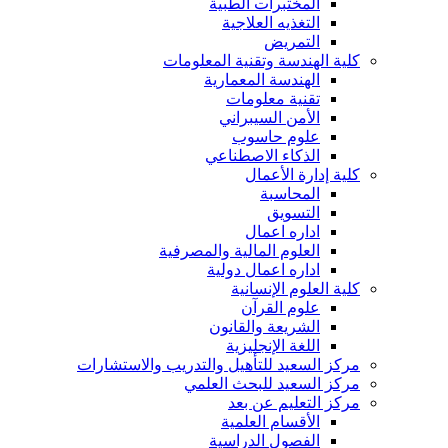
المختبرات الطبية
التغذيه العلاجية
التمريض
كلية الهندسة وتقنية المعلومات
الهندسة المعمارية
تقنية معلومات
الأمن السيبراني
علوم حاسوب
الذكاء الاصطناعي
كلية إدارة الأعمال
المحاسبة
التسويق
اداره اعمال
العلوم المالية والمصرفية
اداره اعمال دولية
كلية العلوم الإنسانية
علوم القرآن
الشريعة والقانون
اللغة الإنجليزية
مركز السعيد للتأهيل والتدريب والاستشارات
مركز السعيد للبحث العلمي
مركز التعليم عن بعد
الأقسام العلمية
الفصول الدراسية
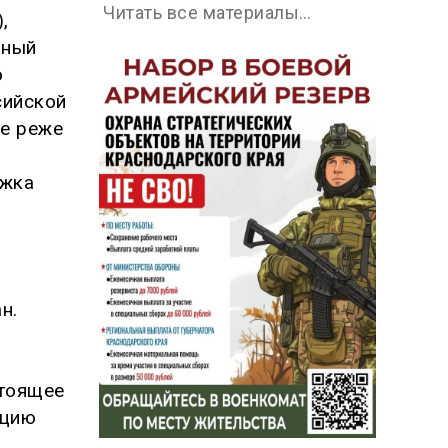
Читать все материалы…
,
ьный
о
сийской
не реже
ржка
н.
стоящее
уцию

************

AIM OF THE TASK
Output the data exactly as it is, with the pictures dropped.

RESPONSE AREA
المختبرات الطبية
التغذيه العلاجية
التمريض
كلية الهندسة وتقنية المعلومات
الهندسة المعمارية
تقنية معلومات
الأمن السيبراني
علوم حاسوب
الذكاء الاصطناعي
كلية إدارة الأعمال
المحاسبة
التسويق
اداره اعمال
العلوم المالية والمصرفية
اداره اعمال دولية
كلية العلوم الإنسانية
علوم القرآن
الشريعة والقانون
اللغة الإنجليزية
مركز السعيد للتأهيل والتدريب والاستشارات
مركز السعيد للبحث العلمي
مركز التعليم عن بعد
الأقسام العلمية
الفصول الدراسية
Читать все материалы…
,
ьный
о
сийской
не реже
ржка
н.
стоящее
уцию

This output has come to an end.